Econ Journal Watch
- Discipline: Economics
- Language: English
- Edited by: Daniel B. Klein

Publication details
- History: 2004–present
- Publisher: Fraser Institute
- Frequency: Semiannual
- Open access: Yes
- Impact factor: 0.6 (2024)

Standard abbreviations
- ISO 4: Econ J. Watch

Indexing
- ISSN: 1933-527X
- LCCN: 2006215193
- OCLC no.: 55659121

Links
- Journal homepage; Online access;

= Econ Journal Watch =

Econ Journal Watch (EJW) is a semiannual peer-reviewed electronic journal established in 2004. It is published by the Fraser Institute. According its website, the journal publishes comments on articles appearing in other economics journals, essays, reflections, investigations, and classic critiques. As of 2017, the Journal maintained a podcast, voiced by Lawrence H. White.

As of 2011, the editor-in-chief was Daniel B. Klein, a libertarian economist and professor at George Mason University. In 2018, the managing editor was Jason Briggeman. As of 2022, the Fraser Institute claimed nine Nobel laureates had been on the Journals advisory council.

The journal welcomes submissions of comments on articles that appear in economics journals as well as essays, reflections, and investigations that speak to the nature and character of economics research and professional economists. EJW publishes critical commentaries and "watches the journals for inappropriate assumptions, weak chains of argument, phony claims of relevance, omissions of pertinent truths, and irreplicability".

==Notable articles==
- A 2010 study by Zeljka Buturovic and Klein published in Econ Journal Watch purported to show that conservatives and libertarians were better informed than liberals about economics. After receiving criticism, the authors adjusted their research questions in a new study, and published its different findings in 2011. Jonathan Chait of The New Republic, who had called the 2010 study "hackery" and "obviously designed to portray conservatives as better informed", offered the authors praise in 2011 for the revisions.
- A study published in Econ Journal Watch in 2016 said that American university professors were much more likely to be Democrats than Republicans.

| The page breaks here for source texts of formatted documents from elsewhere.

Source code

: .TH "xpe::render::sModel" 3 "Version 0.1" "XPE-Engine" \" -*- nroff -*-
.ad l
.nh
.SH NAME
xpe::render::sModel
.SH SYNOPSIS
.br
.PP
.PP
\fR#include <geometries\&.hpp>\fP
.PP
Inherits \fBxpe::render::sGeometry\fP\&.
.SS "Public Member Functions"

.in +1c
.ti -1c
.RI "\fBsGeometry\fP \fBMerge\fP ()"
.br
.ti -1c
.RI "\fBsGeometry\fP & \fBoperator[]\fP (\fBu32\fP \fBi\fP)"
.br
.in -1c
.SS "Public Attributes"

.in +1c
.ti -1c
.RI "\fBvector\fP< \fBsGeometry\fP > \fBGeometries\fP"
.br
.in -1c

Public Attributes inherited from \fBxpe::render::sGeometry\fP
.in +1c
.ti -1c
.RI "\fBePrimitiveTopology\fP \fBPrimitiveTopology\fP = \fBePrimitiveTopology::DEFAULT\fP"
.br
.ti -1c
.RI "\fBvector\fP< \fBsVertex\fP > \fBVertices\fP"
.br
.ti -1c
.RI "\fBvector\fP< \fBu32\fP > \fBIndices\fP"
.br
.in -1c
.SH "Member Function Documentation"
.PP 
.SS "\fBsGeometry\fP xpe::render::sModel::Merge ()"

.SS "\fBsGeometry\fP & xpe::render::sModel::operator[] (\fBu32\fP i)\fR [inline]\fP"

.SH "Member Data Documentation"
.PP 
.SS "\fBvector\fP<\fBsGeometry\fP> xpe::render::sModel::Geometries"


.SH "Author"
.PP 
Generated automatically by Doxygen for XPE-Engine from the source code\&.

- A 2018 article by Alex Young documented that between the 2015 working paper version and the 2017 published version of a paper authored by Andrew Bird and Stephen Karolyi, the numbers in all 11 tables stayed exactly the same, even though the description of the specifications changed. The criticized article was subsequently retracted.
- A 2020 article by Justin Pickett analyzed both quantitative and qualitative data about what happened regarding retracted articles by the criminologist Eric Stewart and coauthors and suggested that "the five articles were likely fraudulent, several coauthors acted with negligence bordering on complicity after learning about the data irregularities, and the editors violated the ethical standards advanced by the Committee on Publication Ethics". Stewart was subsequently terminated from Florida State University.

- A 2022 article by Phillip Magness and Amelia Janaskie documented evidence of quotation editing and misrepresentation of original sources in an article about the economist Ludwig von Mises by historian Quinn Slobodian.

- In 2020s, David Barker published several articles critiquing claims that higher temperatures will lower the rate of economic growth. One of them documented that a paper by Riccardo Colacito, Bridget Hoffman, and Toan Phan claimed that higher temperatures decrease the rate of economic growth by regressing annual average state GDP growth on seasonal temperatures but did not test the significance of the sum of the seasonal coefficients (the cumulative effect over the year), which turned out to be insignificant. As of 2025, none of the commented-on authors of the critiqued articles have responded.

==Abstracting and indexing==
The journal is abstracted and indexed in the Social Sciences Citation Index, Current Contents/Social & Behavioral Sciences, EconLit, Journal of Economic Literature, and Research Papers in Economics. According to the Journal Citation Reports, the journal has a 2024 impact factor of 0.6.